I have a number of other contributions from people who have similar experiences, whether it is a family member who has had breast cancer or whether it is about somebody who has actually called for greater openness within this legislation to allow people with dementia to be able to participate in a voluntary assisted dying process. There are people who are single. A single man wants to know that he has legislation where he can make his own decision and not rely on a family member or a partner to be able to do that, because he does not think that will be possible for him. There is somebody whose mother died a horrible death when she was diagnosed with multiple myeloma and ended up in extreme pain. I have got people who have contacted me saying that the morphine did relieve the pain but it did not relieve the suffering. There are numerous contributions by local people.

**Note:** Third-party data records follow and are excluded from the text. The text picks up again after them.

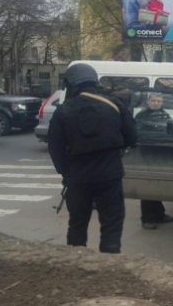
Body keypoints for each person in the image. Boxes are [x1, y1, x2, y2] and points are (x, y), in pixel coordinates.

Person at [48, 63, 137, 254]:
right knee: (111, 224)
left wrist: (67, 173)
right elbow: (133, 138)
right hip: (109, 175)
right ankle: (109, 266)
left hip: (78, 178)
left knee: (77, 225)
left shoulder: (62, 111)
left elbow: (55, 149)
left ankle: (76, 265)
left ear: (72, 84)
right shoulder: (114, 104)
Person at [134, 93, 173, 230]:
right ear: (148, 102)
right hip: (147, 154)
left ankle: (159, 214)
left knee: (159, 186)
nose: (156, 103)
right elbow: (137, 133)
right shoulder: (141, 116)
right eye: (154, 100)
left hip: (161, 153)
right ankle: (146, 218)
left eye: (159, 101)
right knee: (148, 188)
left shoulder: (165, 115)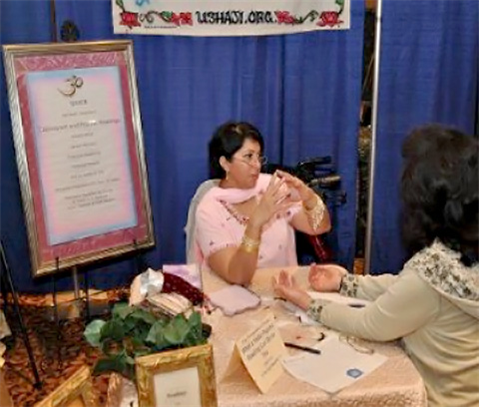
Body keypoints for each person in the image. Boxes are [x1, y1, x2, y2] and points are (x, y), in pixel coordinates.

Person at [273, 124, 479, 407]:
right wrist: (346, 283)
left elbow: (370, 323)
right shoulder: (461, 251)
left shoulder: (430, 272)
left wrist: (307, 302)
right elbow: (405, 288)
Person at [193, 121, 331, 285]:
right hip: (232, 295)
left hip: (284, 289)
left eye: (259, 157)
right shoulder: (209, 209)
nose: (257, 165)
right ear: (225, 163)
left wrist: (308, 196)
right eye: (248, 157)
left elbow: (319, 227)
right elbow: (237, 276)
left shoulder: (270, 187)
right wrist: (255, 224)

I am nearing the end of my time for this contribution, but I did just want to say thank you to each and every person who has contacted me about this important legislation. I do reserve my position due to the high number of constituents who are still contacting my office. I have had over 20 people contact my office within the last 24 hours. I still want the opportunity to consider those before I make a decision on how I vote on the legislation. I also note that there will be a number of amendments that will be moved before the vote — that there is a reasoned amendment that will be put forward as well as a number of other amendments throughout the debate — but again I would just like to commend everybody for the high level of respect for every individual’s perspective on this highly complex and very emotional debate.